» **STORED DATA**:

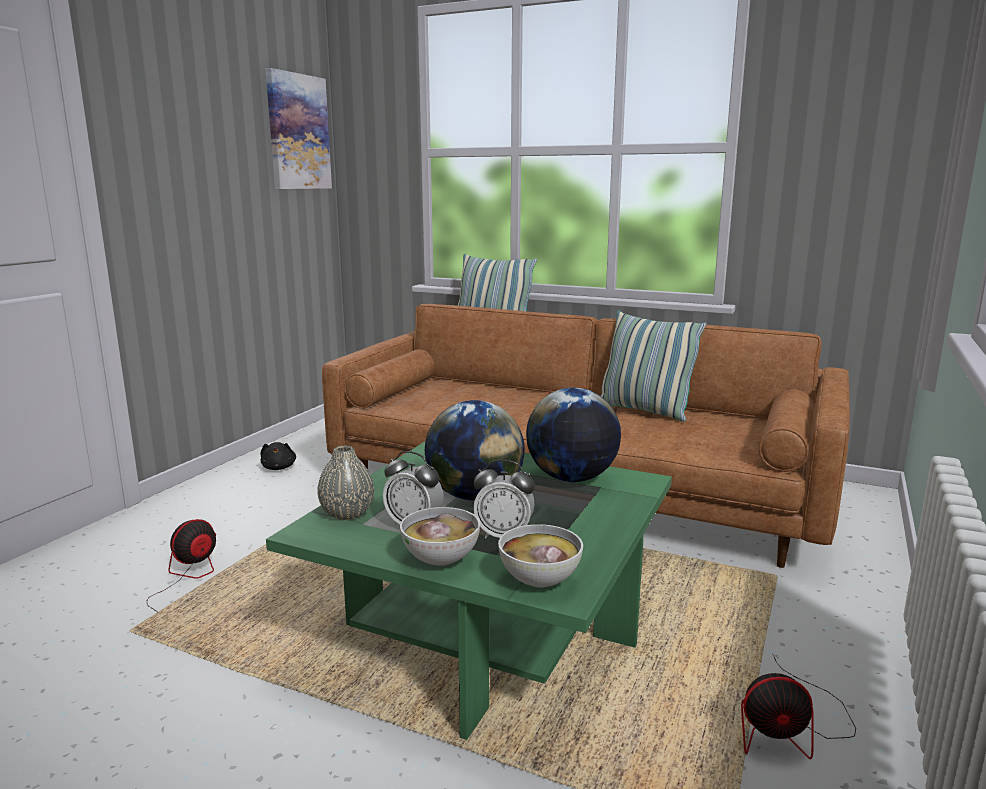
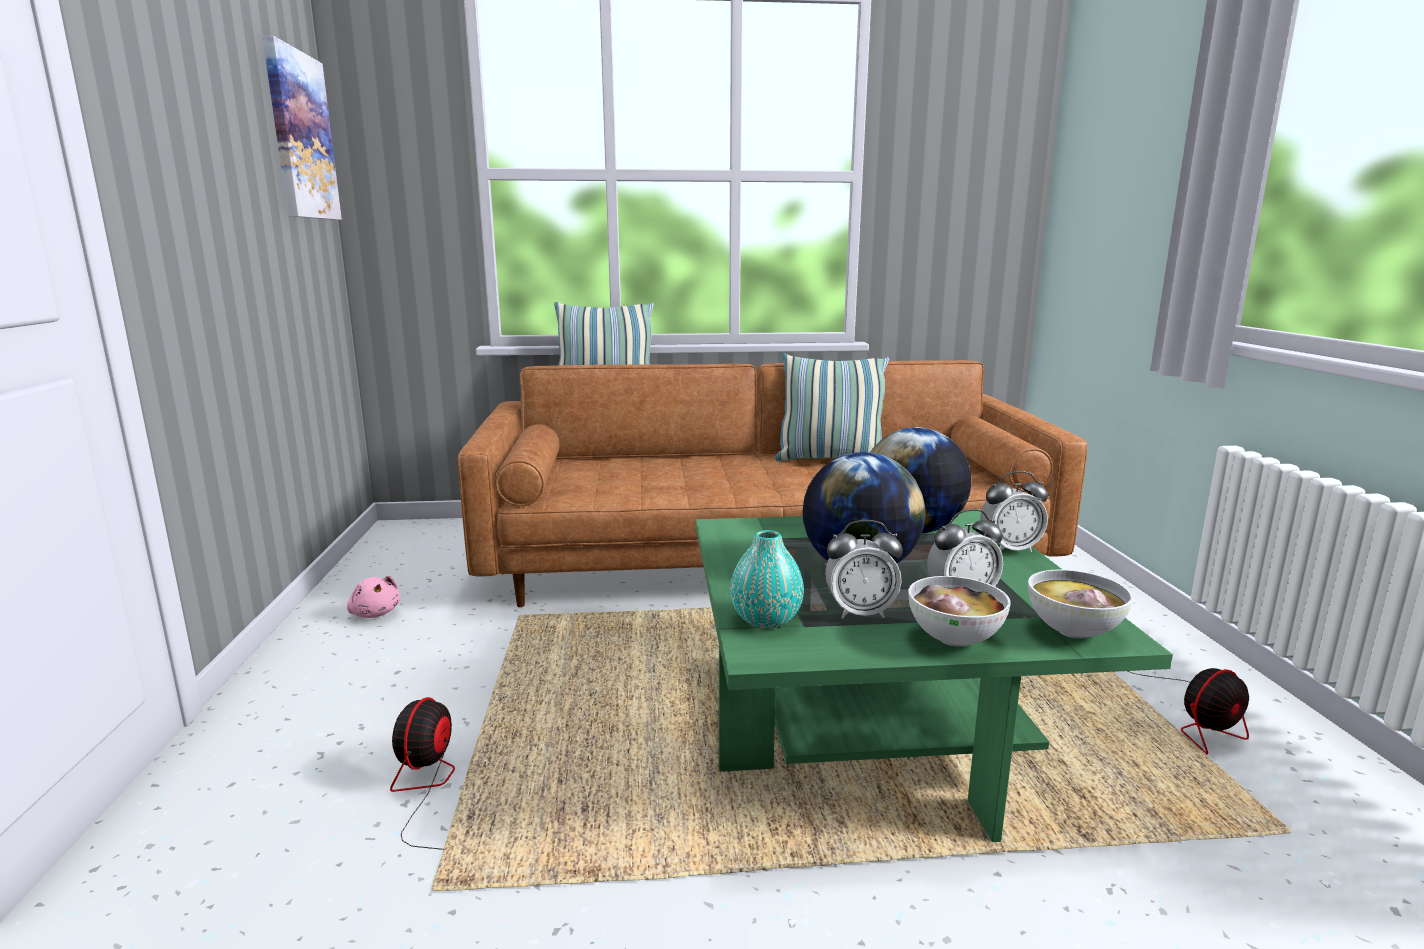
camera: 30 degrees left, 0 degrees up
(279, 467) = (375, 613): black plush toy -> pink plush toy
(347, 513) = (766, 619): grey vase -> turquoise vase
(623, 510) = (1010, 549): none -> alarm clock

» **WHAT THIS TASK INVOLVES**:
Return the data word for word without its pictures.

» **RESULT FOR THIS EXERCISE**:
camera: 30 degrees left, 0 degrees up
(279, 467) = (375, 613): black plush toy -> pink plush toy
(347, 513) = (766, 619): grey vase -> turquoise vase
(623, 510) = (1010, 549): none -> alarm clock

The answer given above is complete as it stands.